:: Text section ::
* * * * * * *

The results back then turned out to be a bit of mystery and surprise to me, and latency is not something that can be easily debugged. It took many small steps to better understand what's happening. First of them, was closer look at what impact does the environment have on the test.
One of the things that I tried back then was running benchmarks in VirtualBox on idle MacBook Pro - my primary home machine. I was also using an ageing ThinkPad laptop with 32bit CPU, but it's results were hardly comparable to 64bit architectures so I left it.
Anyway, VBox+MacBookPro turned out to be fairly bad idea, because those extra layers add a lot of noise, whereas latency test is exactly that moment in time when you don't want any noise.
Running the tests in the cloud (i.e. DigitalOcean) appeared to be much better because that way, each test could run in a fresh new OS provisioned exclusively for the test, without any random services or processes. DigitalOcean droplets performance turned out to be very stable over last few weeks I was playing with it.
As an example, I was measuring how long it takes NodeJS to return from setTimeout call. It's used to invoke a callback after specified amount of time expressed in milliseconds. In each case setTimeout(0) and setTimeout(50) was measured.

* * * * * * *

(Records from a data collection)
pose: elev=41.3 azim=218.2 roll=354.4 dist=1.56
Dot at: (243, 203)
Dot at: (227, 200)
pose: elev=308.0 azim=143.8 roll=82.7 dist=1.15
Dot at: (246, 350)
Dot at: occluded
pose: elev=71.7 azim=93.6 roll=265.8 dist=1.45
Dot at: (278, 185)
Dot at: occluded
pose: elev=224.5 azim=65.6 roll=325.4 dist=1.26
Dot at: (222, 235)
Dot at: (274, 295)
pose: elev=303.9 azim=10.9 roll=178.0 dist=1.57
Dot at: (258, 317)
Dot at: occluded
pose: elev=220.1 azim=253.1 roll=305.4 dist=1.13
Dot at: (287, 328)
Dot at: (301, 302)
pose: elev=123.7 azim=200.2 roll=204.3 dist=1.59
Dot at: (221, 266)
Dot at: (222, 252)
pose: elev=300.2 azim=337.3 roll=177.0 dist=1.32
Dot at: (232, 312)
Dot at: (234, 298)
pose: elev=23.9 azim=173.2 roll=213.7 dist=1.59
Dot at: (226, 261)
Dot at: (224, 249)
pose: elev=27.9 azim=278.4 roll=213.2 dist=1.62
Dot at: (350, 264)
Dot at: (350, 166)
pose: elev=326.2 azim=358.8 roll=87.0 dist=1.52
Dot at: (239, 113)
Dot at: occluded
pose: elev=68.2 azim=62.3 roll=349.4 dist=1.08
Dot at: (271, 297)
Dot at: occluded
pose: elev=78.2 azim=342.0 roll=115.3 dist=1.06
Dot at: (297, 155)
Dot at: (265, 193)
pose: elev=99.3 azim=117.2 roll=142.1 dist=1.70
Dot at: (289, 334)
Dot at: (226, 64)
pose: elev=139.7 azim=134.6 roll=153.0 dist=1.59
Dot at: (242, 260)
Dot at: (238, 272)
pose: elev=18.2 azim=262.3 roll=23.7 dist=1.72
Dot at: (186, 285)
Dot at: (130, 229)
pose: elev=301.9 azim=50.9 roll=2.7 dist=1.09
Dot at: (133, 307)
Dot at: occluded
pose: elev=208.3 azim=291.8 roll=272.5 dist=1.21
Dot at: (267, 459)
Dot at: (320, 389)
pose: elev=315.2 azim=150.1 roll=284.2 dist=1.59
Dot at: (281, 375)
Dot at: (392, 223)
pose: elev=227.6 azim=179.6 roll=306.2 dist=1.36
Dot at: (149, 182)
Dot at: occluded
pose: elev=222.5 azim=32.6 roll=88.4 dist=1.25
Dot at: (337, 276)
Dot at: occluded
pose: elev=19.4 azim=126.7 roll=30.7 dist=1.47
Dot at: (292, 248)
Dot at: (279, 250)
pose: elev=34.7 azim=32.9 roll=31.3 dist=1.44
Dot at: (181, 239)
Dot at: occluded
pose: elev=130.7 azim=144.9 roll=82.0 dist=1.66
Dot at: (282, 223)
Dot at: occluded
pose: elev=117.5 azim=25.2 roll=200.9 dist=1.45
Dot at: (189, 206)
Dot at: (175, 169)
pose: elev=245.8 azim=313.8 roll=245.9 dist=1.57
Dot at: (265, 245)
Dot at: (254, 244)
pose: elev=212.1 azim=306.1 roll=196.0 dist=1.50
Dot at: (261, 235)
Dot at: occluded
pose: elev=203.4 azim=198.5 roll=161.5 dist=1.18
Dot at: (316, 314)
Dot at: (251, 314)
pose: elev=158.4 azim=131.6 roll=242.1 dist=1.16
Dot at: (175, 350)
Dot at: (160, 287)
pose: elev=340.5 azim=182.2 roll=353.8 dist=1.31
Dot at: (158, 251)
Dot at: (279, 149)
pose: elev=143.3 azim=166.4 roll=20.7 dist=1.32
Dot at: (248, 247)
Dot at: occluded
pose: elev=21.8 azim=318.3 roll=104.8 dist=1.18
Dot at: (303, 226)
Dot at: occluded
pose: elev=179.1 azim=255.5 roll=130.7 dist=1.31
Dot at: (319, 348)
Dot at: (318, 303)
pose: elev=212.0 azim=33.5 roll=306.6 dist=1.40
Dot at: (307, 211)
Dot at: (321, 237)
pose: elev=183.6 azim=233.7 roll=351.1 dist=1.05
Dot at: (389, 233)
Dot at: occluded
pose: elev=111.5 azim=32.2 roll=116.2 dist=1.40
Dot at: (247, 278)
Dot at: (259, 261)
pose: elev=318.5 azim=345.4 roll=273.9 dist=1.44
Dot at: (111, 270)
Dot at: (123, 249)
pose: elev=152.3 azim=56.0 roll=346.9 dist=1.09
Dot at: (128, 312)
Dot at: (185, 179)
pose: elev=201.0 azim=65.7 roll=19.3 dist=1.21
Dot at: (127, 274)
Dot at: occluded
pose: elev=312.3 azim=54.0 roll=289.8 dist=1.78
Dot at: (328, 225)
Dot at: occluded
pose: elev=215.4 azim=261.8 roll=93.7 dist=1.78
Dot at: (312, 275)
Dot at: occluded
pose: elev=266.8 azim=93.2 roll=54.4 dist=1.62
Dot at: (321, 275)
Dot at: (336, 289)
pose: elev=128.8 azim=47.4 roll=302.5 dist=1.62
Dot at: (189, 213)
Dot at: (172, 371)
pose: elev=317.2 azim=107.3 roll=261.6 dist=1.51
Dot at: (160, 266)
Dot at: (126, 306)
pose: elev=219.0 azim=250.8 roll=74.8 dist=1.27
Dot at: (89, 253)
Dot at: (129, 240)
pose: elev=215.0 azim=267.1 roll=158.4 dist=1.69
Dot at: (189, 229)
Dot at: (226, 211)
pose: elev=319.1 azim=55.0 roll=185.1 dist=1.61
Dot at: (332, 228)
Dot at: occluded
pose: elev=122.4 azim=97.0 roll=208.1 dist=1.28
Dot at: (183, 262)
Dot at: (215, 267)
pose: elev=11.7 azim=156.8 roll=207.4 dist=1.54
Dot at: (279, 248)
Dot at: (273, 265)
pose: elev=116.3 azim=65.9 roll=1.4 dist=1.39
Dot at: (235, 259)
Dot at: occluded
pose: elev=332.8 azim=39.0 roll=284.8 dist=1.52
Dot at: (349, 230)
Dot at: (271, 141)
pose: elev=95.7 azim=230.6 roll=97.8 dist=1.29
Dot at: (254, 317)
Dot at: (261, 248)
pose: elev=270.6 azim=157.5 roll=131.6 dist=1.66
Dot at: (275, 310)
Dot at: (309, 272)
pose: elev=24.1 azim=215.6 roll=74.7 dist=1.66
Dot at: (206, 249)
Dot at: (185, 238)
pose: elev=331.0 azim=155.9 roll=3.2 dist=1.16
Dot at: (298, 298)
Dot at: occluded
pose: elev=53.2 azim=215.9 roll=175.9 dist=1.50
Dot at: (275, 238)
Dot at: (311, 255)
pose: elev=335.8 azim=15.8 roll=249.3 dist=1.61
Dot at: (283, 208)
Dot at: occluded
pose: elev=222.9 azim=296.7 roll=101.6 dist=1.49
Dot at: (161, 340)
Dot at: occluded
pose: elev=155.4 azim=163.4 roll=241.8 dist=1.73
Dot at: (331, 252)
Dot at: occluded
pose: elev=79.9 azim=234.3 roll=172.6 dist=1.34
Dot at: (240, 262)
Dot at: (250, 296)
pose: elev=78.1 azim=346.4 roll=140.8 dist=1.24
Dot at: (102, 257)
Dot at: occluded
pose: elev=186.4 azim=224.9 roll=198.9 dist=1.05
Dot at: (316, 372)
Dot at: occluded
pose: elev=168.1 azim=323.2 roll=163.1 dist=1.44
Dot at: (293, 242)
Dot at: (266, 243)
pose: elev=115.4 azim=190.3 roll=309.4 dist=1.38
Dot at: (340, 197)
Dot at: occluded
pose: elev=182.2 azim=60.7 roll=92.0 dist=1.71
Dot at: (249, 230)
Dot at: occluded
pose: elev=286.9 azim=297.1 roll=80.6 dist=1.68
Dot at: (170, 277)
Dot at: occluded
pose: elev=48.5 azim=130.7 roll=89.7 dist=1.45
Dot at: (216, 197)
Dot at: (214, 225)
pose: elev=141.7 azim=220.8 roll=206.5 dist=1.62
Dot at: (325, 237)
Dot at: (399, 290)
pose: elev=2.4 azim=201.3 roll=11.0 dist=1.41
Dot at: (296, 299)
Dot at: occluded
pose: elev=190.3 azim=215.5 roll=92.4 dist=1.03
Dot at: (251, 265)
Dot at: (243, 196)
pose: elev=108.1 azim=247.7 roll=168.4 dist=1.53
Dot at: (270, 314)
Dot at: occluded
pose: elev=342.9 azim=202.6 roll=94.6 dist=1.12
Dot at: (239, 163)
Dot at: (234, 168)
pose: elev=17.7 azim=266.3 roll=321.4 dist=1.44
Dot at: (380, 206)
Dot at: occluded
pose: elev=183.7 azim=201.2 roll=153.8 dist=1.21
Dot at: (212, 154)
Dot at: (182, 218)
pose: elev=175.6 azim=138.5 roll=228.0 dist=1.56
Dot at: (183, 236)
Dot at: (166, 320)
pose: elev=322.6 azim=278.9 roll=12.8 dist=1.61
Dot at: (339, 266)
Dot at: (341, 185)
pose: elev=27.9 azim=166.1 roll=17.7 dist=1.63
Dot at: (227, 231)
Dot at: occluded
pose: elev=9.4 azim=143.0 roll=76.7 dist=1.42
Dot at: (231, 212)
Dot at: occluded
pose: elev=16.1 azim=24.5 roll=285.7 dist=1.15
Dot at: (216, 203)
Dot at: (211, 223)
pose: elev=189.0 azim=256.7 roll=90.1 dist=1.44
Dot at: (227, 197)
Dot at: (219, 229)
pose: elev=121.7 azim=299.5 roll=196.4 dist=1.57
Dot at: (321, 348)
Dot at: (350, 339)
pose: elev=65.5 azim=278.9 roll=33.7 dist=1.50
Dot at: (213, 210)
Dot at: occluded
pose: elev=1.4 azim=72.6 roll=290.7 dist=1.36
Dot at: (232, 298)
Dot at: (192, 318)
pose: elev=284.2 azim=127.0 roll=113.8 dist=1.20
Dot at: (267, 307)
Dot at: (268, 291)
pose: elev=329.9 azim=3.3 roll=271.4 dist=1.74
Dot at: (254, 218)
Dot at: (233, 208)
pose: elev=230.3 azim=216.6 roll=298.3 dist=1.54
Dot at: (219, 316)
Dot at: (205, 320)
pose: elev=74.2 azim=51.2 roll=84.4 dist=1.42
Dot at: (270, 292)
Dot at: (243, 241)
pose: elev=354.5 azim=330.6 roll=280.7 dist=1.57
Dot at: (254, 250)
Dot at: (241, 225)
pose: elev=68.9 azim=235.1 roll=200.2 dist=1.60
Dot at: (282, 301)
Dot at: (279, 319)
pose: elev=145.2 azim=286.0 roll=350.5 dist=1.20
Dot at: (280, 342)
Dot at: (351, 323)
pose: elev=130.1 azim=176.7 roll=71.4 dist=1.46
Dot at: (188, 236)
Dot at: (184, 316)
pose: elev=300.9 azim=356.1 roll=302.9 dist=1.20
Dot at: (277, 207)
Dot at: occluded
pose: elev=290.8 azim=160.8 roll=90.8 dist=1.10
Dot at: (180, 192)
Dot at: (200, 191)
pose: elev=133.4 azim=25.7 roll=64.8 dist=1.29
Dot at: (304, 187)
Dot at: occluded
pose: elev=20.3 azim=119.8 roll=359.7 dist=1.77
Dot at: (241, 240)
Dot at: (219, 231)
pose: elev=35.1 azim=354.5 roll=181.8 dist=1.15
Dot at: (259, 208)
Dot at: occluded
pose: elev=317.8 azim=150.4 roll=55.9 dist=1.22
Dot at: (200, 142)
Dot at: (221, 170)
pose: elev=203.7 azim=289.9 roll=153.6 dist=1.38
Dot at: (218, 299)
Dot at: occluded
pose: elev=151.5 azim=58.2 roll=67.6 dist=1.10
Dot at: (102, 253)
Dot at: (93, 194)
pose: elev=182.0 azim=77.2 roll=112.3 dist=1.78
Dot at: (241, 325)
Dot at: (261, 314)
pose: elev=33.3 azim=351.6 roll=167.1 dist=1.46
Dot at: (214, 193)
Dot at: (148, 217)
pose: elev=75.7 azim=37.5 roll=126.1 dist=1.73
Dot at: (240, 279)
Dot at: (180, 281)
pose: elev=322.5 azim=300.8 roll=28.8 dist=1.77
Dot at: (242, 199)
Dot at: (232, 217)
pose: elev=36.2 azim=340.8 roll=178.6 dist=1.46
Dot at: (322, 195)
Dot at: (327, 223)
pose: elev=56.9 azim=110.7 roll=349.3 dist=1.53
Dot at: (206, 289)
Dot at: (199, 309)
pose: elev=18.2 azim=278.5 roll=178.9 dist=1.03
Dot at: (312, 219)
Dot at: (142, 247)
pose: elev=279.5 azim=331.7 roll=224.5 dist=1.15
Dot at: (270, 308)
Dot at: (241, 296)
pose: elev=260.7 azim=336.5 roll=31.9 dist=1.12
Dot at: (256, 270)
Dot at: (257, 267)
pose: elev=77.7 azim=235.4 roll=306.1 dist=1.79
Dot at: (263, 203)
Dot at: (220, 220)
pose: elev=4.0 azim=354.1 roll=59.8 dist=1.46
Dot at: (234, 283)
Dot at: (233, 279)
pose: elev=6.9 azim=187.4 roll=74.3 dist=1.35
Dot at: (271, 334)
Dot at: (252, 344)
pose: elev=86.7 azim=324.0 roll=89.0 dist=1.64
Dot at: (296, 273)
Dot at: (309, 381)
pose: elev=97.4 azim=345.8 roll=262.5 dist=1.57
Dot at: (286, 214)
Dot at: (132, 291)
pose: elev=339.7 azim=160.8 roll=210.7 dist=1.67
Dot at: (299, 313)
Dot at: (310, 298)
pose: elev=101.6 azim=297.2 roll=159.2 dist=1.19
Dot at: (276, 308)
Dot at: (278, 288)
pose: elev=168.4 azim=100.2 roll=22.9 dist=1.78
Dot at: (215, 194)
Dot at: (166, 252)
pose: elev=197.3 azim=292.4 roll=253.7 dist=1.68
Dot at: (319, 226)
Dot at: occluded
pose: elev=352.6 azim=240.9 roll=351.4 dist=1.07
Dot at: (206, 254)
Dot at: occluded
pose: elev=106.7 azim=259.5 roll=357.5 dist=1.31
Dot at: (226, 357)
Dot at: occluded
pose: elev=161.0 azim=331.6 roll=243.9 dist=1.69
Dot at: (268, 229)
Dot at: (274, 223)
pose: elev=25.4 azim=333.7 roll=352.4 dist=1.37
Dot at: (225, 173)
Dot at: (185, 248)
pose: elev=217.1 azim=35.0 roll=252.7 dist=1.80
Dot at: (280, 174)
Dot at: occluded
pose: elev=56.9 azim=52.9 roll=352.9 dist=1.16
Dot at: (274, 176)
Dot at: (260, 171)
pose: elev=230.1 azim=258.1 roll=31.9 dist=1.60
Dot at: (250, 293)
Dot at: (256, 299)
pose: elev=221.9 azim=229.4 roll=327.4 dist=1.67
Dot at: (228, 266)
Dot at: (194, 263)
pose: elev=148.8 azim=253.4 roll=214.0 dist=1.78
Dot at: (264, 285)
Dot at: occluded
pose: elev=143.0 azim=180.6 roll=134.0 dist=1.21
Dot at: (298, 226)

* * * * * * *

:: To-do list ::
[A] Answer these questions using the latency benchmarking passage:
(i) On which machine did the author run benchmarks in VirtualBox?
(ii) Why did the author stop using the ThinkPad laptop?
(iii) Which two setTimeout calls were measured in each case?
[B] Carry on the latency benchmarking passage from its last sentence.
The records are material separate from the latency benchmarking passage.

:: Task-by-task answers ::
[A]
(i) An idle MacBook Pro, the author's primary home machine.
(ii) Its CPU was 32-bit, so its results were hardly comparable to those from 64-bit architectures.
(iii) setTimeout(0) and setTimeout(50).

[B]
On an Ubuntu in VirtualBox on MacBook:
90 percent of calls took up to 5ms and 60ms (for setTimeout(0) and setTimeout(50) respectively).
90 percent of calls took up to 3ms and 56ms (for setTimeout(0) and setTimeout(50) respectively).
On clean Ubuntu in DigitalOcean 512m droplet (smallest):
90 percent of calls took up to 2ms and 52ms (for setTimeout(0) and setTimeout(50) respectively).
Full details can also be seen here.
The seemingly intuitive idea that simple and lightweight call (such as setTimeout) would always work the same, turned out to be wrong. There's more happening than one may think even on an idle machine.
Eventually, I improved the DigitalOcean setup to the level that it was easy to run different tests on many droplets of different size at the same time, making it very easy to compare how exactly does memory or CPU affect specific benchmarks - something I want to continue on in next post.